Haftars erste Großoffensive war bereits erfolglos. Eine zweite ist für kommende Woche geplant. Die LNA sammelt ihre Kräfte. Der 75-jährige Haftar kontrolliert derzeit etwa 90 Prozent Libyens. International anerkannt ist er nicht. Er gilt den meisten im Westen als Warlord, obwohl er genaugenommen der Kommandant der offiziellen Armee des international anerkannten Parlamentes ist.

Derweil flüchtet ein Großteil der Zivilbevölkerung aus der Kampfzone, ins Landesinnere oder nordafrikanische Nachbarstaaten wie Tunesien. 50.000 bis 70.000 Menschen sind betroffen. Eine größere Migrationswelle hält Pusztai derzeit für unrealistisch: "Es befinden sich auch keine größeren Flüchtlingscamps in der unmittelbaren Kampfzone."
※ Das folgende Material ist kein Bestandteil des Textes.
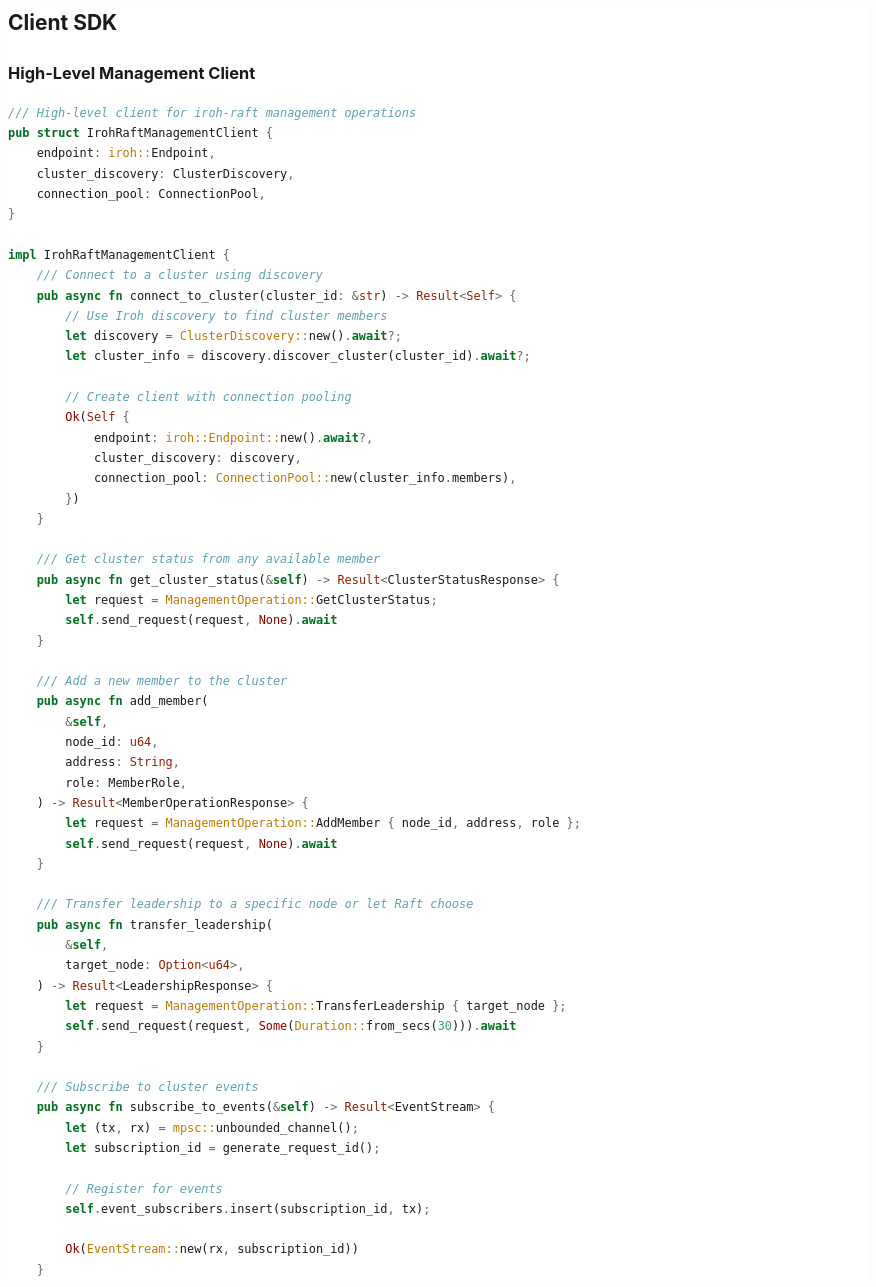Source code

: ## Client SDK

### High-Level Management Client

```rust
/// High-level client for iroh-raft management operations
pub struct IrohRaftManagementClient {
    endpoint: iroh::Endpoint,
    cluster_discovery: ClusterDiscovery,
    connection_pool: ConnectionPool,
}

impl IrohRaftManagementClient {
    /// Connect to a cluster using discovery
    pub async fn connect_to_cluster(cluster_id: &str) -> Result<Self> {
        // Use Iroh discovery to find cluster members
        let discovery = ClusterDiscovery::new().await?;
        let cluster_info = discovery.discover_cluster(cluster_id).await?;
        
        // Create client with connection pooling
        Ok(Self {
            endpoint: iroh::Endpoint::new().await?,
            cluster_discovery: discovery,
            connection_pool: ConnectionPool::new(cluster_info.members),
        })
    }
    
    /// Get cluster status from any available member
    pub async fn get_cluster_status(&self) -> Result<ClusterStatusResponse> {
        let request = ManagementOperation::GetClusterStatus;
        self.send_request(request, None).await
    }
    
    /// Add a new member to the cluster
    pub async fn add_member(
        &self,
        node_id: u64,
        address: String,
        role: MemberRole,
    ) -> Result<MemberOperationResponse> {
        let request = ManagementOperation::AddMember { node_id, address, role };
        self.send_request(request, None).await
    }
    
    /// Transfer leadership to a specific node or let Raft choose
    pub async fn transfer_leadership(
        &self,
        target_node: Option<u64>,
    ) -> Result<LeadershipResponse> {
        let request = ManagementOperation::TransferLeadership { target_node };
        self.send_request(request, Some(Duration::from_secs(30))).await
    }
    
    /// Subscribe to cluster events
    pub async fn subscribe_to_events(&self) -> Result<EventStream> {
        let (tx, rx) = mpsc::unbounded_channel();
        let subscription_id = generate_request_id();
        
        // Register for events
        self.event_subscribers.insert(subscription_id, tx);
        
        Ok(EventStream::new(rx, subscription_id))
    }
```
Aufgrund der Kämpfe in Tripolis lassen jedoch die Bemühungen der libyschen Küstenwache nach. "Die Soldaten werden an der Front benötigt", meint Pusztai. Ein gewisser Anstieg der Migration über das Mittelmeer sei somit zu befürchten: "Für die Schlepper ist das eine gute Möglichkeit."

Tripolis: Radikale Islamisten verteidigen Regierung

Süden: IS ist wieder erwacht

Ein Großteil der aktuell nach Tripolis zugereisten Islamisten kommt nicht aus Syrien, sondern aus nordafrikanischen Staaten: legal, zivil, über den Luftweg. Zudem erhalte Sarraj Waffenlieferungen über eine "Firma, die den iranischen Revolutionsgarden nahe steht. Sie werden überraschender Weise über Bulgarien nach Misrata gebracht", so Pusztai. Luftlieferungen aus Katar und der Türkei gebe es ebenfalls. Gleichzeitig erhält das LNA Lieferungen von seinen Bündnispartnern Ägypten und den Vereinigten Arabischen Emiraten.

Dass Islamisten Sarraj unterstützen, ist grundsätzlich nichts Neues. Die "Al-Faruk-Brigaden", die vor allem in Misrata dominant sind, unterstützen den Premier. "Sie waren auch ein wichtiger Geburtshelfer des Islamischen Staates im Raum Sirte", erklärt Pustzai. Die LNA hat den IS eigentlich tief in den Süden Libyens zurückgedrängt. Parallel zu den Islamisten in Tripolis, hat der IS nun im Süden eine Offensive auf Haftars Gruppen gestartet.

Das Paradoxe an der Situation: Der international anerkannte Präsident Sarraj kann sich nur noch mit der Hilfe von berüchtigten Islamisten an der Macht halten. Haftar, der faktisch den Großteil Libyens sowie die relevanten Erdöl- und Erdgasfelder kontrolliert, wird von Saudi-Arabien und Teilen des Westens gegen Sarraj und die Islamisten unterstützt.